The ongoing supply chain has made it extremely difficult for automakers to access silicon chips globally, causing big problems with vehicle production. From GM stashing thousands of unfinished trucks to boutique automakers like McLaren having to pause and push back production, almost every manufacturer has been affected. Tesla, however, not so much, with the American automaker reporting its sixth consecutive quarter of record deliveries, Reuters reports.

Overall, Tesla creates far fewer vehicles per year than traditional automakers like Ford or GM, but regardless, this latest announcement is no small feat. Tesla actually increased its deliveries over the end of 2021, delivering more than 627,000 vehicles leading up to September. And from October to December, Tesla went on to break its own record by delivering 308,600 cars, bringing its annual total awfully close to the million mark. 

The Q4 breakdown is as follows: 296,850 Model 3/Y and 11,750 Model S/X cars delivered in the same period. Deliveries slightly exceeded production, with 305,840 cars having been built by Tesla in Q4. 

For 2021 overall, Tesla says it delivered 936,172 cars, an increase from 499,600 in 2020, which represents a 53 percent increase year over year.

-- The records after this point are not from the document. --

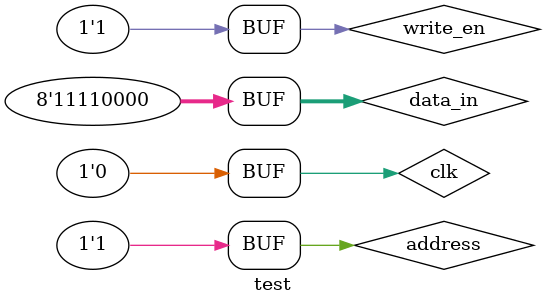
<source format=v>

module RAM_1x8(
    input wire clk,
    input wire write_en,
    input wire address,
    input wire [7:0] data_in,
    output reg [7:0] data_out
);

reg [7:0] memory [0:0];  

always @(posedge clk) begin
    if (write_en) begin
        memory[0] <= data_in;  
    end
end

always @(negedge clk) begin
    data_out <= memory[0];  
end

endmodule

module test;
    reg clk, write_en, address;
    reg [7:0] data_in;
    wire [7:0] s;

    RAM_1x8 moduleRam (clk, write_en, address, data_in, s); 

    initial begin
        $display("Test Module");
        
       
        $monitor ("%4d %4d %4d %4b | %4b", clk, write_en, address, data_in, s);
        clk = 1;
        write_en = 1;
        address = 1;
        data_in = 8'b10010100;  // Correção para atribuição de bits específicos

        // Exemplo de ciclo de clock
        #10 clk = 0; write_en = 1; address = 0; data_in = 8'b00010100;  
        #10 clk = 1; write_en = 1; address = 1; data_in = 8'b11110000;  
        #10 clk = 0;  
        
    end
endmodule

/*
Test Module
   1    1    1 10010100 | xxxxxxxx
   0    1    0 00010100 | 10010100
   1    1    1 11110000 | 10010100
   0    1    1 11110000 | 11110000
*/
</source>
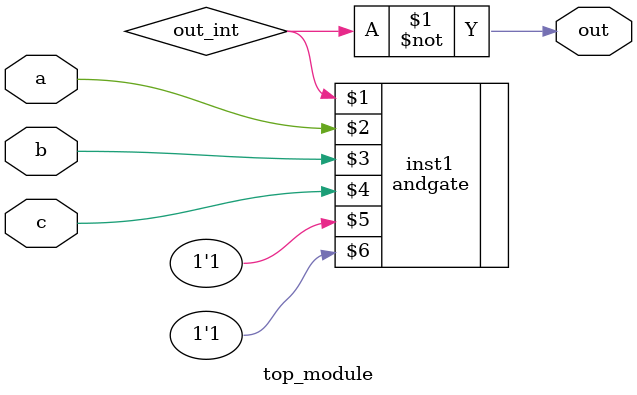
<source format=v>
module top_module (input a, input b, input c, output out);//
    
    wire out_int;
    
    assign out = ~out_int;

    andgate inst1 ( out_int, a, b, c, 1'b1, 1'b1 );

endmodule

</source>
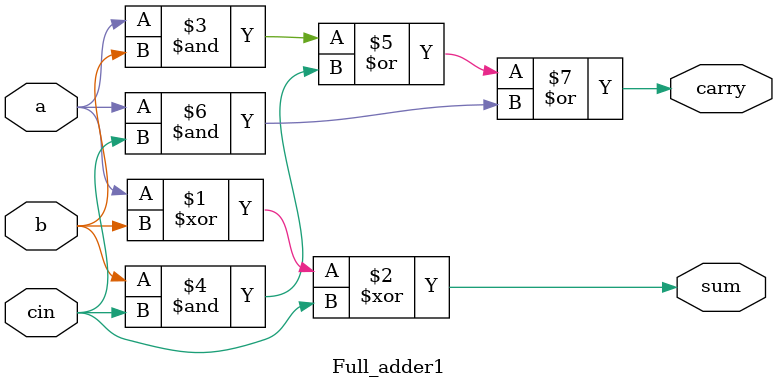
<source format=v>
`timescale 1ns / 1ps


module Full_adder1(
input a, b, cin,      
    output sum, carry
    );
    assign sum = a ^ b ^ cin;                
    assign carry = (a & b) | (b & cin) | (a & cin);  
endmodule

</source>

In particular, for Q4, Tesla deliveries shot up by 58 percent, even though that had been its strongest part of the year in 2020 with more than 180,600 deliveries.

That's good news for Tesla, which recently had to recall every Model 3 built from 2017-2020 and nearly 120,000 Model S cars, nearly totaling its entire deliveries from 2020. As well as being under investigation for both allowing drivers to play video games on its infotainment services while on the road and lying about Autopilot being full self-driving.

Clearly, those problems aren't dissuading people from ordering Teslas or deterring the production line from actually getting cars out. It's easy to lay into Tesla for its habit of announcing things that don't happen (as promised)—like the Cybertruck—or being massively overvalued, but the fact that it's managed to weather the chip apocalypse and increase deliveries while other automakers simply waddled is genuinely impressive.